_Exercise objective_:
Lay out the records from the very start through the line containing "picture [480, 0, 1174, 931]" as a Markdown table with the columns Row and Line. Number each line in order and leave out blank lines.

Rows from a layout dataset:

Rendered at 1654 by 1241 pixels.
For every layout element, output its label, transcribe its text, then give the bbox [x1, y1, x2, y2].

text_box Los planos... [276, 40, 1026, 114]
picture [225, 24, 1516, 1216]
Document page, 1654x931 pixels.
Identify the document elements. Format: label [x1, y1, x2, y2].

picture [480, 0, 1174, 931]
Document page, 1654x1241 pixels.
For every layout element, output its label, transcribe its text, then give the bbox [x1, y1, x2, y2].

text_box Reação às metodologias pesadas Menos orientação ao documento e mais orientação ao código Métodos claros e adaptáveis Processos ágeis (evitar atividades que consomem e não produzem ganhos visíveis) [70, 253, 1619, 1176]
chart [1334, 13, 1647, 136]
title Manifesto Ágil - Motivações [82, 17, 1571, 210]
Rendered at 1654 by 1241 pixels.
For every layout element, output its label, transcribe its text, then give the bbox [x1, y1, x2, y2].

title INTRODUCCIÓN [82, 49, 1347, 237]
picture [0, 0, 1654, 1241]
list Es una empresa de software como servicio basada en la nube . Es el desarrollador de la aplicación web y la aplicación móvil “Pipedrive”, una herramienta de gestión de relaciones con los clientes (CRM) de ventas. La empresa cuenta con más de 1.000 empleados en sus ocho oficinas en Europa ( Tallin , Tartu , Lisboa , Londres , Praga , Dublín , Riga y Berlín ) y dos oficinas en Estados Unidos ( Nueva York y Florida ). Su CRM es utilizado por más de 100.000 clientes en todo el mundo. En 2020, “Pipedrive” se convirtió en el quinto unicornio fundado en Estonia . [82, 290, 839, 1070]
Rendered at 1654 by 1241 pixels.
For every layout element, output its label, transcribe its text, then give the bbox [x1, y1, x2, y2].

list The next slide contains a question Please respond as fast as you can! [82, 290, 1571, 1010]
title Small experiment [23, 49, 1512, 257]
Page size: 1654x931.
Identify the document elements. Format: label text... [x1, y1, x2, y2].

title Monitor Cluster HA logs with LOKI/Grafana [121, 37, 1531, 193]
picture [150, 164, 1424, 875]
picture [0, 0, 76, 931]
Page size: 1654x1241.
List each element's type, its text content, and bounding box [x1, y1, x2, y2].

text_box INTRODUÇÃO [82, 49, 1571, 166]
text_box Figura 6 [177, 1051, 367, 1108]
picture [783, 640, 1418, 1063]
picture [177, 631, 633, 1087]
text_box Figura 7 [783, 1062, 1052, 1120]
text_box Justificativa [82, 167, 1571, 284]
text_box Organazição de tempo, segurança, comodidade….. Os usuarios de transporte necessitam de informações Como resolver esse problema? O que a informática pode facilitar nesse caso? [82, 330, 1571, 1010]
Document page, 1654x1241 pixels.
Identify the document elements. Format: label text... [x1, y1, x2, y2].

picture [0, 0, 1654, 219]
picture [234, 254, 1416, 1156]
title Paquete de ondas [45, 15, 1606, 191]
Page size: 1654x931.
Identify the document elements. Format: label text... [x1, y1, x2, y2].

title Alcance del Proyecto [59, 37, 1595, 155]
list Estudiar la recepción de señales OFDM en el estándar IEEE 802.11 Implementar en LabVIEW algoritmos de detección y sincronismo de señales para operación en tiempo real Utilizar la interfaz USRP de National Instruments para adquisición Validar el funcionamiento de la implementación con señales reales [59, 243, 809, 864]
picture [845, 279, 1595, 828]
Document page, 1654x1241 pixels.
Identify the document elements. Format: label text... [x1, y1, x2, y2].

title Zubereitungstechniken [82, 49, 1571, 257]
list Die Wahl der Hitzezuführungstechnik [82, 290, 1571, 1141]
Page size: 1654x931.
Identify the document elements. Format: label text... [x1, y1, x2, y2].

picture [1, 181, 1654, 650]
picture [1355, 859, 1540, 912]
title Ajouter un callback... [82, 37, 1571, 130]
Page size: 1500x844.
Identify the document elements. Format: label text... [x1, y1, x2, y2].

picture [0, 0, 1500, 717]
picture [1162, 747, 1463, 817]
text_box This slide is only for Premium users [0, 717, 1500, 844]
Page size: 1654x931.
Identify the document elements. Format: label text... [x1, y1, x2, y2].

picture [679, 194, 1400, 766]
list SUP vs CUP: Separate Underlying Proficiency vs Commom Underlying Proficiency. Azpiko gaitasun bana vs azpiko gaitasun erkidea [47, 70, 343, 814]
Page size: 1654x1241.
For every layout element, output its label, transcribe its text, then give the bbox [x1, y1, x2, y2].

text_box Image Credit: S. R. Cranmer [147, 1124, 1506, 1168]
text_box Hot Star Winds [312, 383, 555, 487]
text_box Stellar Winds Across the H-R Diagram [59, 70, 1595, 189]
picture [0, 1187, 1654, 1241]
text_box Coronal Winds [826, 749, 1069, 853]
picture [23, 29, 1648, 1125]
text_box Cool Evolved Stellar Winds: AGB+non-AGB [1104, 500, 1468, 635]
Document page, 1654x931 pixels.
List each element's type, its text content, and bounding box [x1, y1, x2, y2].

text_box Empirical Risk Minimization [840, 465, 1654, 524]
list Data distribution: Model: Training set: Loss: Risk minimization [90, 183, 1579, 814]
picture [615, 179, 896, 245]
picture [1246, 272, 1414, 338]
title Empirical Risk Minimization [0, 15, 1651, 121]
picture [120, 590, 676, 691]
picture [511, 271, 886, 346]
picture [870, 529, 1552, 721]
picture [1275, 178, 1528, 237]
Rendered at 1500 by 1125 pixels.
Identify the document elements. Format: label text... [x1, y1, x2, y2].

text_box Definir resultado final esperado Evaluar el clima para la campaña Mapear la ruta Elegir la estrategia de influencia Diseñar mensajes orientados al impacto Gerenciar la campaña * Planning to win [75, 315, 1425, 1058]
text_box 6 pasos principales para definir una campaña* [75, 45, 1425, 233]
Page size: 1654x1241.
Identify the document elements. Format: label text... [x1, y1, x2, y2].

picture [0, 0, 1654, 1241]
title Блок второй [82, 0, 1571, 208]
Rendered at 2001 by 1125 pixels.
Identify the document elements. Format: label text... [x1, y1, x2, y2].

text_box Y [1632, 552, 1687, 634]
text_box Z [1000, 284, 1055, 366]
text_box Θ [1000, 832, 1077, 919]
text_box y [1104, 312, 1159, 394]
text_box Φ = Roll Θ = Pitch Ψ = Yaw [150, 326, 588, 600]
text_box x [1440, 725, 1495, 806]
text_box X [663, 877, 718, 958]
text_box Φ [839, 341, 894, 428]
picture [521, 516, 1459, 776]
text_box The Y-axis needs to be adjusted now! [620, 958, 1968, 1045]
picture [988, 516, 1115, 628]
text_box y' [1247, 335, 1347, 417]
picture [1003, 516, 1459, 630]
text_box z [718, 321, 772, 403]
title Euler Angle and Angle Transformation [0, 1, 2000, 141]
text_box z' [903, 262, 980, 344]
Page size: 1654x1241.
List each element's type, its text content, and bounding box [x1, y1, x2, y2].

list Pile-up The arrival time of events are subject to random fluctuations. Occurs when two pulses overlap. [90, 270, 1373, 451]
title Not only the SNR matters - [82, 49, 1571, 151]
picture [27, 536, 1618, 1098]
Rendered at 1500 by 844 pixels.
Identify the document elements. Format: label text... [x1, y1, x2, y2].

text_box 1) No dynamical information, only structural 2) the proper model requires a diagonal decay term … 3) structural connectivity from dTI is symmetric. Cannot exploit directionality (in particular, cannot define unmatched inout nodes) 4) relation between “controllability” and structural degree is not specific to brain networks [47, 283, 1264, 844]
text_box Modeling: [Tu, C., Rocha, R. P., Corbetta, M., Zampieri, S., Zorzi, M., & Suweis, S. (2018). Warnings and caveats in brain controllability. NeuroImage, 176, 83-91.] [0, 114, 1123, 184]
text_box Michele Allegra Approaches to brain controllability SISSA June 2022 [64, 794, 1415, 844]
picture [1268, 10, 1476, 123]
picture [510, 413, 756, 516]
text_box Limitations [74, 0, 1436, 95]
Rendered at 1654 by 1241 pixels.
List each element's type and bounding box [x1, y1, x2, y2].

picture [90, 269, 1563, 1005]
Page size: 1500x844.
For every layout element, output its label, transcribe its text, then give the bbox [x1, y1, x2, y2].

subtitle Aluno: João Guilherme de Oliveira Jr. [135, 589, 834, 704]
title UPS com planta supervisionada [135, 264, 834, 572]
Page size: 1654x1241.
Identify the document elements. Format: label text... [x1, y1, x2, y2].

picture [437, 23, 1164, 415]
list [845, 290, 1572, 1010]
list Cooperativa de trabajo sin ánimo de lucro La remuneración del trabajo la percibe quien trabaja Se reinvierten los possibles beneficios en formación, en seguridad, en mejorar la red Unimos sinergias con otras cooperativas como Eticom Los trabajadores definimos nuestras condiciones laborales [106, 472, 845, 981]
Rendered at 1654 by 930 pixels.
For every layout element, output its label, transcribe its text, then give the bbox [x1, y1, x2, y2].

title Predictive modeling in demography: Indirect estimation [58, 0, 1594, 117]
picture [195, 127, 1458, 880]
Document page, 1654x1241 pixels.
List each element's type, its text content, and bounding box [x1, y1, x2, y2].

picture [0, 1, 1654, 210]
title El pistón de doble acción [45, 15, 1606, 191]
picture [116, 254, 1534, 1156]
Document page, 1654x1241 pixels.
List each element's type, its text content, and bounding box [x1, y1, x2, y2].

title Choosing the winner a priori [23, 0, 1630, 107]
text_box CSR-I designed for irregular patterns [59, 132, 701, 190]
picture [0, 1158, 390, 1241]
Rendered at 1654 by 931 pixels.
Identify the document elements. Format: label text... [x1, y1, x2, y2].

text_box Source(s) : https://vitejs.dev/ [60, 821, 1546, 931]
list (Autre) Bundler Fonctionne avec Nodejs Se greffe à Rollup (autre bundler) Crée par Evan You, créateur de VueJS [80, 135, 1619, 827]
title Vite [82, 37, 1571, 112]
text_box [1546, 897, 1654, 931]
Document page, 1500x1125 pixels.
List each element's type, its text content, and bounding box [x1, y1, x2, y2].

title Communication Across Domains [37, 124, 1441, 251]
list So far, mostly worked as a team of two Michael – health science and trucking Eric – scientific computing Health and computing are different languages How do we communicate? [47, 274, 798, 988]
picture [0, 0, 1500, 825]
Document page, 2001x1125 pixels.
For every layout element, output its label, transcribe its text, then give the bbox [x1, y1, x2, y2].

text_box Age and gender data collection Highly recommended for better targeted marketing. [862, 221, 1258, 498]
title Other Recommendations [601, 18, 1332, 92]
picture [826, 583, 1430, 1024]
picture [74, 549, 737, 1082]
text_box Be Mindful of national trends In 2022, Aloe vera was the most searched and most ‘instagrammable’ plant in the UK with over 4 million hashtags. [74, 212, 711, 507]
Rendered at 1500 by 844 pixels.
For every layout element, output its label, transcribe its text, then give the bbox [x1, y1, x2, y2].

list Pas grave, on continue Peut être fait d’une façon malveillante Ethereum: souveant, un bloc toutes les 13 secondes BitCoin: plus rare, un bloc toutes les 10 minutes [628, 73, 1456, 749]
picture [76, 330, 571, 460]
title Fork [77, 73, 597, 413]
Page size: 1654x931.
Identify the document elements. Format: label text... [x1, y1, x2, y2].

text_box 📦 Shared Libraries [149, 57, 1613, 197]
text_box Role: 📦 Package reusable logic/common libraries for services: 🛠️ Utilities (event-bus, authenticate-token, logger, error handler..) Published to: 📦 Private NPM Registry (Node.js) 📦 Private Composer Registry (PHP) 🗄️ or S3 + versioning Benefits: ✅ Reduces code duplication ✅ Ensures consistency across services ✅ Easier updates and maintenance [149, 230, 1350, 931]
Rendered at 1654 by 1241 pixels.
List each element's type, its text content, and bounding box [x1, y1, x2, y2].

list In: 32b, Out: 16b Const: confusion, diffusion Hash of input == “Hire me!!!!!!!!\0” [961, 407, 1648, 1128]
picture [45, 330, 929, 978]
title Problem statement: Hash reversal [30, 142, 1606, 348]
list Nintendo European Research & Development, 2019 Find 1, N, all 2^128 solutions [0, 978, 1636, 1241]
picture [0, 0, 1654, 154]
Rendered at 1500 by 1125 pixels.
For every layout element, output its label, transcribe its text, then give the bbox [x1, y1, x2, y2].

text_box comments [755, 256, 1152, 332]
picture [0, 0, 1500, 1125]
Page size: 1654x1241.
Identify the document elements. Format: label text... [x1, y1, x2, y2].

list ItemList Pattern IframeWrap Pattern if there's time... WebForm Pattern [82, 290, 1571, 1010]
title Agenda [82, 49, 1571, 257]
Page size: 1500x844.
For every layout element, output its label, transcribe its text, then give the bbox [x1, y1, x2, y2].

_Correct answer_:
| Row | Line |
|---|---|
| 1 | Rendered at 1654 by 1241 pixels. |
| 2 | For every layout element, output its label, transcribe its text, then give the bbox [x1, y1, x2, y2]. |
| 3 | text_box Los planos... [276, 40, 1026, 114] |
| 4 | picture [225, 24, 1516, 1216] |
| 5 | Document page, 1654x931 pixels. |
| 6 | Identify the document elements. Format: label [x1, y1, x2, y2]. |
| 7 | picture [480, 0, 1174, 931] |